> [HOW TO COMPLETE THIS TASK]
List every line in the items below that contains the string "data".

> [LISTED RECORDS]
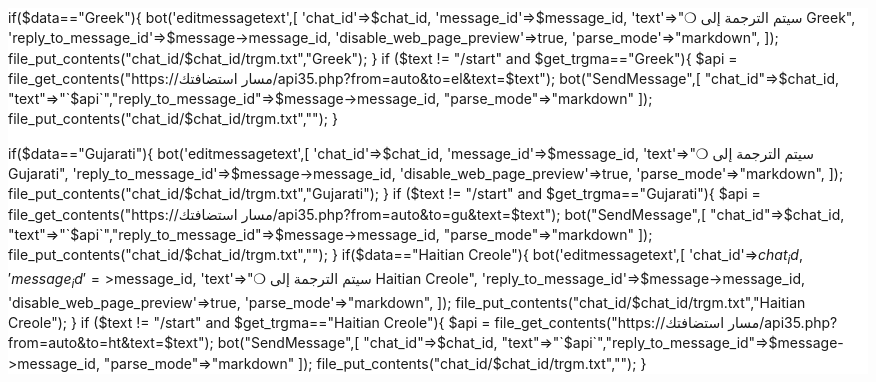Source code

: if($data=="Greek"){
bot('editmessagetext',[
'chat_id'=>$chat_id,
'message_id'=>$message_id,
'text'=>"❍ سيتم الترجمة إلى Greek",
'reply_to_message_id'=>$message->message_id,
'disable_web_page_preview'=>true,
'parse_mode'=>"markdown",
]);
file_put_contents("chat_id/$chat_id/trgm.txt","Greek");
}
if ($text != "/start" and $get_trgma=="Greek"){
$api = file_get_contents("https://مسار استضافتك/api35.php?from=auto&to=el&text=$text");
bot("SendMessage",[
"chat_id"=>$chat_id,
"text"=>"`$api`","reply_to_message_id"=>$message->message_id,
"parse_mode"=>"markdown"
]);
file_put_contents("chat_id/$chat_id/trgm.txt","");
}

if($data=="Gujarati"){
bot('editmessagetext',[
'chat_id'=>$chat_id,
'message_id'=>$message_id,
'text'=>"❍ سيتم الترجمة إلى Gujarati",
'reply_to_message_id'=>$message->message_id,
'disable_web_page_preview'=>true,
'parse_mode'=>"markdown",
]);
file_put_contents("chat_id/$chat_id/trgm.txt","Gujarati");
}
if ($text != "/start" and $get_trgma=="Gujarati"){
$api = file_get_contents("https://مسار استضافتك/api35.php?from=auto&to=gu&text=$text");
bot("SendMessage",[
"chat_id"=>$chat_id,
"text"=>"`$api`","reply_to_message_id"=>$message->message_id,
"parse_mode"=>"markdown"
]);
file_put_contents("chat_id/$chat_id/trgm.txt","");
}
if($data=="Haitian Creole"){
bot('editmessagetext',[
'chat_id'=>$chat_id,
'message_id'=>$message_id,
'text'=>"❍ سيتم الترجمة إلى Haitian Creole",
'reply_to_message_id'=>$message->message_id,
'disable_web_page_preview'=>true,
'parse_mode'=>"markdown",
]);
file_put_contents("chat_id/$chat_id/trgm.txt","Haitian Creole");
}
if ($text != "/start" and $get_trgma=="Haitian Creole"){
$api = file_get_contents("https://مسار استضافتك/api35.php?from=auto&to=ht&text=$text");
bot("SendMessage",[
"chat_id"=>$chat_id,
"text"=>"`$api`","reply_to_message_id"=>$message->message_id,
"parse_mode"=>"markdown"
]);
file_put_contents("chat_id/$chat_id/trgm.txt","");
}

> [ANSWER]
: if($data=="Greek"){
if($data=="Gujarati"){
if($data=="Haitian Creole"){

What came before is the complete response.